Item Buyer Seller Qty ---------------------------------- A JD Lidl 100 B SD JD 500 A Coop JD 125 C JD SD 300
Intermediate table
Item Participant Buy Sell -------------------------------------------- A JD 100 125 B JD 0 500 C JD 300 0 A Coop 125 0 A Lidl 0 100 B SD 500 0 C SD 0 300
Final result should look something like below.
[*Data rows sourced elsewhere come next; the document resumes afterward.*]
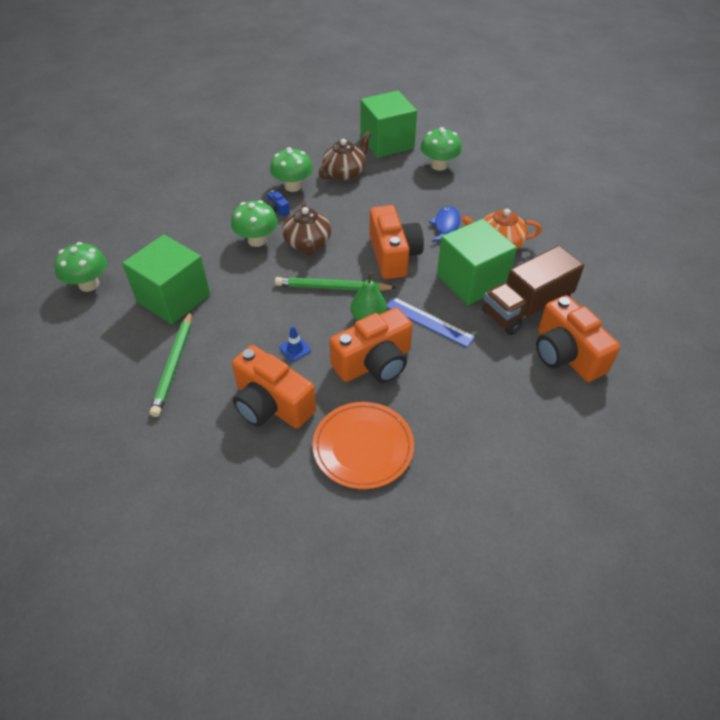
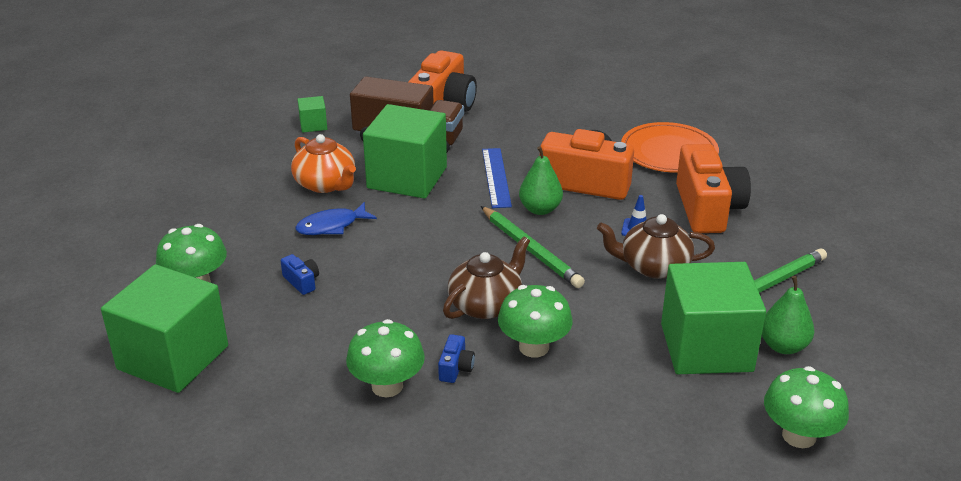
camera: 130 degrees left, 15 degrees down
brown teapot [319,131,371,181] -> brown teapot moved to [597,214,715,279]
orange camera [369,205,424,279] -> none
none -> blue camera [281,254,319,295]
none -> green cube [297,96,327,133]
none -> green pear [762,276,814,354]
Item Participant Net Sell ---------------------------------- A JD 25 B JD 500 C JD -300 A Coop -125 A Lidl 100 B SD -500 C SD 300
I have below two queries for buy and sell side of the first table.
Buy:
SELECT Item, Buyer, sum(qty) as buy_qty from sold_items group by Item, Buyer
Sells:
SELECT Item, Seller, sum(qty) as sell_qty from sold_items group by Item, Seller
I am trying to get the intermediate table so I can use that table to get the final result. But I cannot seem to join the two queries. Would appreciate any suggestions on combining the above two queries to get the intermediate table.
Advertisement
Answer
Unpivot and reaggregate. This is simplest with union all
:
select user, sum(buy_qty), sum(sell_qty) from ((select buyer as user, sum(qty) as buy_qty, 0 as sell_qty from sold_items group by buyer ) union all (select seller as user, 0, sum(qty) from sold_items group by seller ) ) bs group by user;
Note that the aggregation in the subqueries is not really needed, so this will also work:
select user, sum(buy_qty), sum(sell_qty) from ((select buyer as user, qty as buy_qty, 0 as sell_qty from sold_items ) union all (select seller as user, 0, qty from sold_items ) ) bs group by user;
I would expect the multiple aggregation version to have better performance on large data sets — although the improvement might not be that big.